HIGH RISK PROSTATE CANCER Clinical Trial
Official title:
Stereotactic Pelvic Brachytherapy With HDR Boost for Dose Escalation in High Tier Intermediate and High Risk Prostate Cancer (SPARE)
HDR brachytherapy in conjunction with pelvic SABR in high tier intermediate and high risk
prostate cancer patients can provide a safe and effective means of radiotherapy dose
escalation.
Utilizing multiparametric MRI to focally boost the dominant intraprostatic lesion during HDR
brachytherapy is safe and feasible.
HDR brachytherapy:
Under general anesthetic, prostate will be implanted transperineally using up to 18
catheters. Three gold seed fudicials will also be implanted transperineally at base, midgland
and apex forSABR treatment. Prostate will be contoured as Clinical Target Volume (CTV) on the
transrectal ultrasound (TRUS) based ONCENTRA planning system.
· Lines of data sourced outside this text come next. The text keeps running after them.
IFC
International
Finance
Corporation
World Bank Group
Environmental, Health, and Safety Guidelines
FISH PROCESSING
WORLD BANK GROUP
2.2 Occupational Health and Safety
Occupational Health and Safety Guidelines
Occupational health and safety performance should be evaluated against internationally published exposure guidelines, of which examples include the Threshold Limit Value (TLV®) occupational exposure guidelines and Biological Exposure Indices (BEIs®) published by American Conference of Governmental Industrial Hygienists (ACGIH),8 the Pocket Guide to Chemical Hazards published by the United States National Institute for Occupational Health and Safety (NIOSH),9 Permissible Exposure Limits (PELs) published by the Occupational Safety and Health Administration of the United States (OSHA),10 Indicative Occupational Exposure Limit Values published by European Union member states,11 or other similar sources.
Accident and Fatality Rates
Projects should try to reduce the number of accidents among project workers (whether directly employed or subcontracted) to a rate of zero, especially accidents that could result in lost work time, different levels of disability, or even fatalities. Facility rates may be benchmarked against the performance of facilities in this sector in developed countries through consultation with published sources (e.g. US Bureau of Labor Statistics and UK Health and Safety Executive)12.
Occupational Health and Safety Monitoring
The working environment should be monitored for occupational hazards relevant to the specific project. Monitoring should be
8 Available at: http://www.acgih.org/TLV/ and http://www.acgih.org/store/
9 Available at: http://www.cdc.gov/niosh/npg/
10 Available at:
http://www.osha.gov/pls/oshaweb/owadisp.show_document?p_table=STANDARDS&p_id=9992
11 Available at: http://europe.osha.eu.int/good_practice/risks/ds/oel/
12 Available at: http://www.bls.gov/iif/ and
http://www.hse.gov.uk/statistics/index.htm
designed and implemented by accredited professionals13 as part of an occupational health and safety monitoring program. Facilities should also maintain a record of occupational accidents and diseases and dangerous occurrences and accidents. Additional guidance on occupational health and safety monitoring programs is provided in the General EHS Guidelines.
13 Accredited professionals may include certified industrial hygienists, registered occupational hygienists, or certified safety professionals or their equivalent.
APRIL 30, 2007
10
Rectum and urethra will be
contoured as organs at risk. 15Gy will be prescribed to CTV as the MPD (minimal Peripheral
Dose).
Treatment Delivery-SABR There will be a 2 week interval between HDR and SABR component to
allow for normal tissue recovery and radiotherapy planning time. Daily image guidance will be
performed using the implanted fiducials to calculate patient shifts to ensure proper
positioning. Post-treatment images will be taken to estimate intrafraction motion.
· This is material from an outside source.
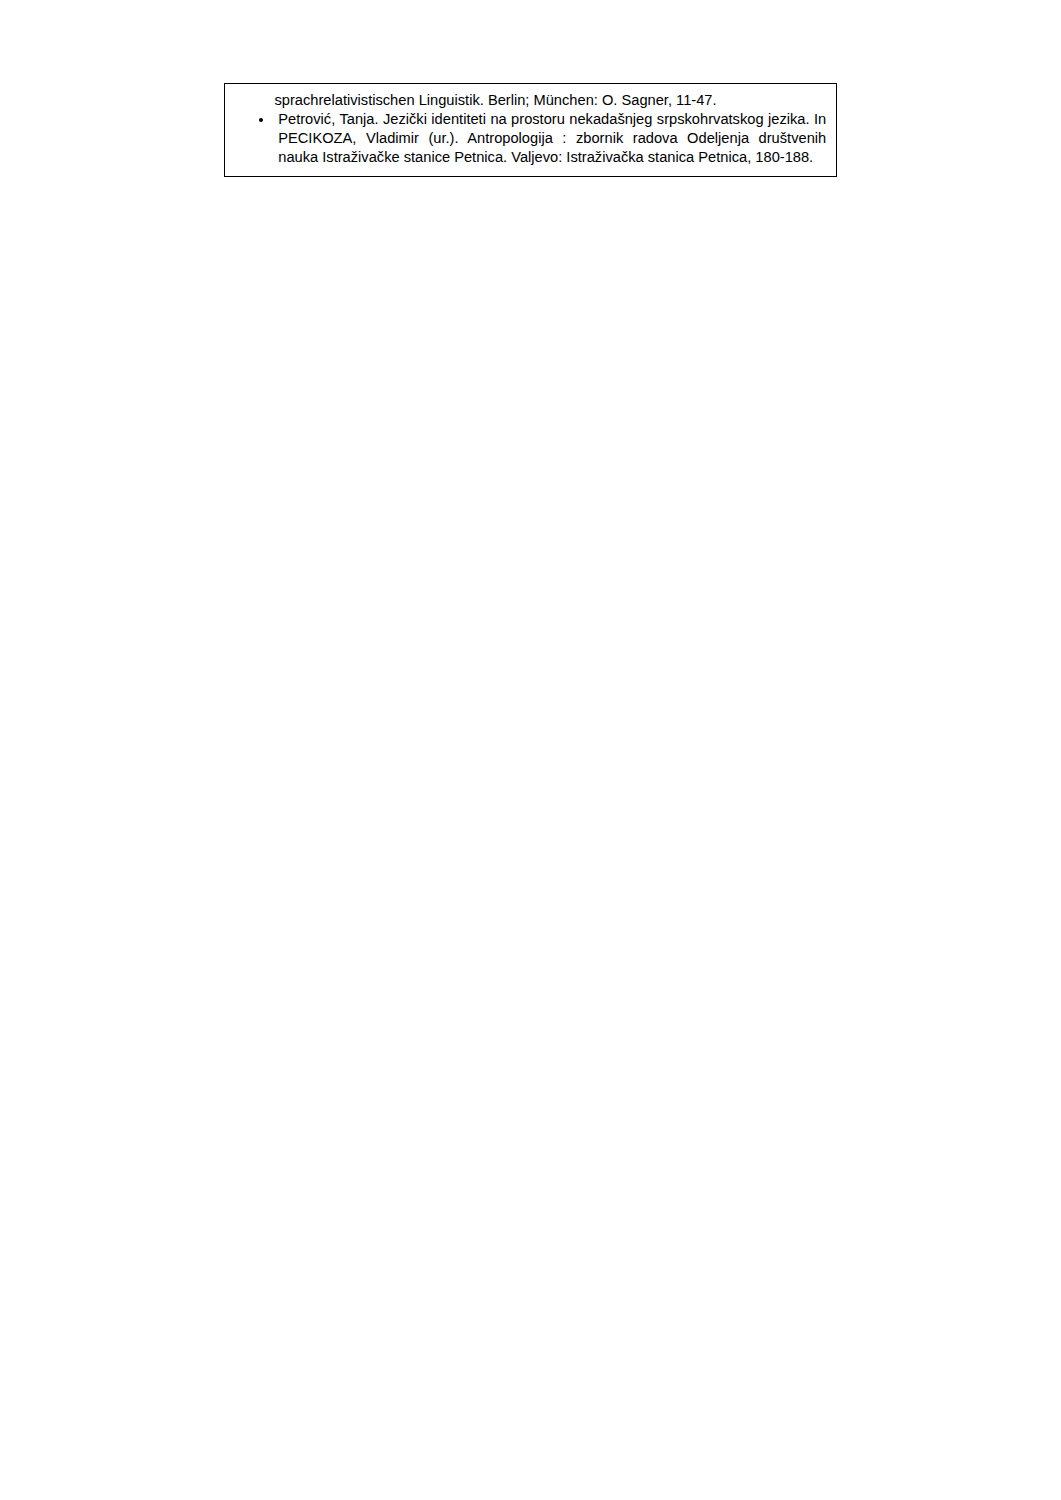sprachrelativistischen Linguistik. Berlin; München: O. Sagner, 11-47.
Petrović, Tanja. Jezički identiteti na prostoru nekadašnjeg srpskohrvatskog jezika. In PECIKOZA, Vladimir (ur.). Antropologija : zbornik radova Odeljenja društvenih nauka Istraživačke stanice Petnica. Valjevo: Istraživačka stanica Petnica, 180-188.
Androgen Deprivation Therapy Twelve to 18 months of luteinizing-hormone releasing hormone
agonists (LHRHa) will be used. Anti-androgen and neoadjuvant LHRHa can be used according to
physician discretion
Follow-Up and Toxicity Assessment Time zero will be the start of radiotherapy. Baseline
rectal and urinary function will be recorded using common toxicity criteria adverse effect
(CTCAE v3.0) and Expanded prostate Cancer Index Composite (EPIC). CTCAE v3.0 and EPIC
assessments will be done at weeks 3, 5 and 12 weeks. Bloodwork (PSA and testosterone),
quality of life (EPIC) and late GI and GU toxicity evaluation (using the RTOG/EORTC Late
Radiation Morbidity Scheme) will be performed every 6 months for the first 5 years.